The ECCS B320 supports a broad range of electrochemical configurations: half-cells (Li-metal reference), full-cells (NMC/graphite, LFP/graphite), sodium-ion cells, solid-state batteries (polymer, sulfide, oxide electrolytes), lithium-metal anodes, and metal–air systems. Its mechanical and optical interface complies with standard ISO/IEC 17025 laboratory infrastructure requirements for instrument traceability. When operated with validated protocols and calibrated reference samples, data generated by the ECCS B320 meets analytical rigor expectations for GLP-compliant R&D environments. The system’s hardware architecture and Operando software support audit trails, user access control, and electronic signature capabilities aligned with FDA 21 CFR Part 11 readiness for regulated battery development workflows.

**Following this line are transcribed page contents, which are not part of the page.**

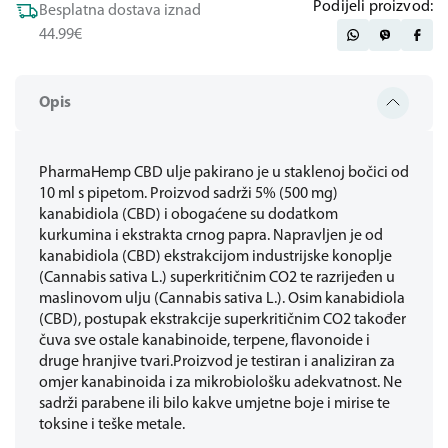
Podijeli proizvod:
Besplatna dostava iznad
44.99€
Opis
PharmaHemp CBD ulje pakirano je u staklenoj bočici od
10 ml s pipetom. Proizvod sadrži 5% (500 mg)
kanabidiola (CBD) i obogaćene su dodatkom
kurkumina i ekstrakta crnog papra. Napravljen je od
kanabidiola (CBD) ekstrakcijom industrijske konoplje
(Cannabis sativa L.) superkritičnim CO2 te razrijeđen u
maslinovom ulju (Cannabis sativa L.). Osim kanabidiola
(CBD), postupak ekstrakcije superkritičnim CO2 također
čuva sve ostale kanabinoide, terpene, flavonoide i
druge hranjive tvari.Proizvod je testiran i analiziran za
omjer kanabinoida i za mikrobiološku adekvatnost. Ne
sadrži parabene ili bilo kakve umjetne boje i mirise te
toksine i teške metale.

Software & Data Management

The proprietary Operando Imaging Suite provides synchronized acquisition of time-resolved confocal image stacks, voltage/current logs, and thermal metadata. It includes automated chromatic segmentation algorithms trained on known lithiation/delithiation color transitions in graphite (gray → blue → red → gold), enabling pixel-wise state-of-charge (SOC) mapping. Brightness-based reaction distribution analysis is applied to cathode layers where hue shifts are minimal. Line-scan time-series generation allows quantitative swelling kinetics extraction with ±50 nm repeatability across >1000 frames. All raw image data (TIFF, LSM), processed maps (CSV, HDF5), and metadata are stored with embedded timestamps, instrument configuration logs, and electrochemical parameter sets—ensuring full experimental reproducibility and FAIR (Findable, Accessible, Interoperable, Reusable) data principles.

Applications

• Quantitative operando mapping of Li-ion intercalation gradients across graphite anode thickness during variable C-rate cycling
• Visualizing and measuring dendritic Li nucleation onset, growth velocity, and spatial localization relative to SEI morphology
• Correlating local electrode expansion/contraction dynamics with capacity fade mechanisms in silicon-blended anodes
• Evaluating separator coating uniformity (e.g., Al₂O₃, SiO₂) and its impact on localized current density distribution
• Assessing binder integrity loss and conductive additive (CNT, graphene) dispersion degradation after extended cycling
• Identifying gas evolution sites and propagation pathways in liquid electrolyte systems via refractive index perturbation tracking
• Thermal-gradient-dependent reaction heterogeneity analysis using integrated -30 °C to +80 °C environmental chamber

FAQ

Can the ECCS B320 be used for both liquid and solid-state battery configurations?
Yes—the system accommodates custom-designed optical cells for liquid electrolytes, polymer electrolytes, and inorganic solid electrolytes, provided optical access and mechanical stability are maintained.
Is the Operando software compatible with third-party potentiostats?
Yes—it supports standard communication protocols (TCP/IP, RS-232) for synchronization with Gamry, BioLogic, and Metrohm Autolab systems.
Does the system provide quantitative thickness measurement accuracy?
Within calibrated conditions, axial resolution enables ±0.1 µm precision in layer-thickness change detection over 100 µm fields of view.
How is color calibration performed for SOC mapping?
Calibration uses reference electrodes cycled under controlled conditions with ex situ XRD validation; a multi-point hue-intensity lookup table is generated per material system.
Can the ECCS B320 perform spectral reflectance analysis?
While not a dedicated spectrometer, the white-light source combined with bandpass filters permits narrowband reflectance profiling at up to 12 discrete wavelengths.